Fish - I haven't put much thought into it yet but because I won't be running a heater I am going to wait until the tank is stable then decide on something hardy.

Almost everything is setup. I'm still looking for the plants and still need more rock. The rock I hope to sort out this week the plants will hopefully come soon after. I may go the dry start method if I can't find enough plants to properly seed the tank I'll decide once I know

Here is a picture of what I have setup so far. The look will change when I get more rock but you get the idea.

Oh one thing anyone know a good place to buy T5 HO bulbs?


----------



## skylane

Lookin pretty cool !!! 
Are you doing any carpet plants, ground cover?

Clem


----------



## planter

Yup I'm going to use the utricularia graminifolia as a carpet.


----------



## planter

I was able to find more rock and decided to change the layout. I also added the plants HC and UG and I was thinking of going the dry start method route. I planted this back on Thursday. I glued the HC to the rocks. The idea was to spray the HC with a diluted mix of ferts in water mist daily but it didn't work. Most of the HC is dying off. So in a effort to save what HC is left I removed them from the rocks and planted them behind the rockscape. I wasn't sure how the HC would fair when I started to plant it, but I found out pretty quick that you either can't do it that way or I did something wrong. Regardless what's done is done.

For now I'm going to keep growing what I have emersed. I've done this twice before once with success and the other without any noticeable difference in growth for a month. So either way the tank is going to get filled in a month from now.

Tank on Thursday



Tank Today



Moved HC


----------



## planter

Major update.

**Recorded data**.
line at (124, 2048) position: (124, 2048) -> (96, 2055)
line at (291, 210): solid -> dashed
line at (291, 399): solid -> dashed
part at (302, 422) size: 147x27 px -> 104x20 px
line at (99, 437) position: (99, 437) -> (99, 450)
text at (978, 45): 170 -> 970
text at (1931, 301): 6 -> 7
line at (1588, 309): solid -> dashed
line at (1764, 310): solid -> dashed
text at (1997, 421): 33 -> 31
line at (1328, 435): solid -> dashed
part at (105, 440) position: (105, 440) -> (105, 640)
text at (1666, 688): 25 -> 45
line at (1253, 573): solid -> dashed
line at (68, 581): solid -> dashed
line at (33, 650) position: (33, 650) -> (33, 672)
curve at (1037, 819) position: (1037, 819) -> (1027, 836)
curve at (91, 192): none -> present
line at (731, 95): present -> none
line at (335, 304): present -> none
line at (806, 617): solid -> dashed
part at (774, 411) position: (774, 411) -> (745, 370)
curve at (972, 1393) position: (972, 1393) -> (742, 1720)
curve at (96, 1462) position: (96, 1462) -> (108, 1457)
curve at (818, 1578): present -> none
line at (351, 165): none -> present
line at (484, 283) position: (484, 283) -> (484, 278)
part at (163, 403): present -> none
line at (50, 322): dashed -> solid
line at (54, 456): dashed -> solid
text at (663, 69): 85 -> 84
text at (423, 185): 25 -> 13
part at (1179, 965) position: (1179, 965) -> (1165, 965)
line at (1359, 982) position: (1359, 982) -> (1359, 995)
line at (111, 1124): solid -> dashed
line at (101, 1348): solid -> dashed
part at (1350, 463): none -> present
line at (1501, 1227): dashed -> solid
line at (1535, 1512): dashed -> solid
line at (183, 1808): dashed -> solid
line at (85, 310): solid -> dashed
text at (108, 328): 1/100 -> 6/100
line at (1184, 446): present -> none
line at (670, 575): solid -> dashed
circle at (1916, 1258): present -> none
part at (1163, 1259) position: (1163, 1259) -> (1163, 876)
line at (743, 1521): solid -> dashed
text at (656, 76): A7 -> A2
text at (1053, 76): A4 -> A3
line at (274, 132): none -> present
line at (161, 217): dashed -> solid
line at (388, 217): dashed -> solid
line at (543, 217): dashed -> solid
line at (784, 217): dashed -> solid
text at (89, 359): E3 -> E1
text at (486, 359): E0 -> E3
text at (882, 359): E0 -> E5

**Instructions for the task**. Continue the aquarium build thread, starting right after its final line, "Major update."

**Task response**.
The UG i was growing emersed was doing well up until the last week in January when all of a sudden it started melting. I think I may have put too much water a few days prior. I was doing away for a few days so i added some some in fear that the tank would dry out. The HC is still the same as I last left it. here is what it looked liked before I left. I didn't take a picture it but all of the UG in the center melted away

Jan 17



I ended up buying more UG and HC but with the way was the HC was looking (almost unchanged) and with the amount of time I was going to have to wait for the UG to take again emersed. I decided to flood the tank early

Jan 24th



Jan 30th

All of the UG died off but the HC bounced back with a force. I bought one more pot 2 more pots and decided to use just HC for the forground. I also re glued some on the rock was well. I also bought a finnex ray fixture eariler in the week and decided to swap out the lighting today.

Feb 3rd
I started getting what looks to be like green water algae. I'm not sure if if the lighting had something do with it or not but nevertheless it's here.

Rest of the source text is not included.